## What needs to be done
Find the string "left" in the records. Copy each line that has it.
Records for this task: Begin
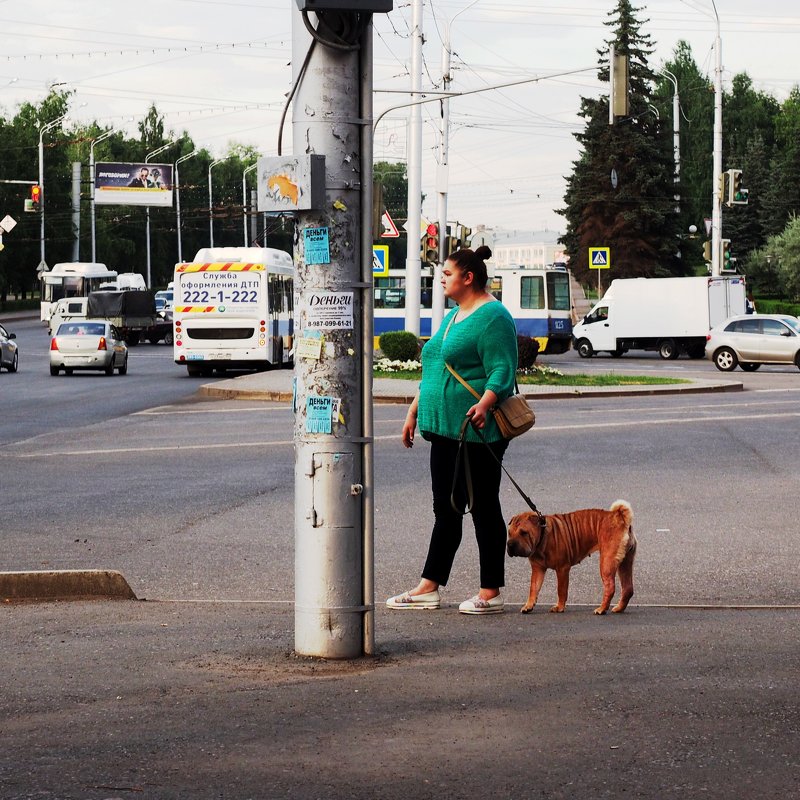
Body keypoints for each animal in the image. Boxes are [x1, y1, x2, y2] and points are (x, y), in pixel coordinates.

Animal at [506, 500, 636, 620]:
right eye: (509, 533)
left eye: (524, 532)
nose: (510, 544)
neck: (542, 537)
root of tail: (619, 517)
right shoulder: (538, 569)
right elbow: (533, 588)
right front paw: (528, 606)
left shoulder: (562, 569)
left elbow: (561, 590)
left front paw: (559, 607)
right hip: (625, 563)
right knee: (627, 587)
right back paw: (619, 608)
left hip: (606, 562)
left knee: (610, 587)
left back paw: (601, 609)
Records for this task: End
## Result of the exercise
left eye: (524, 532)
left shoulder: (562, 569)
left elbow: (561, 590)
left front paw: (559, 607)
left hip: (606, 562)
left knee: (610, 587)
left back paw: (601, 609)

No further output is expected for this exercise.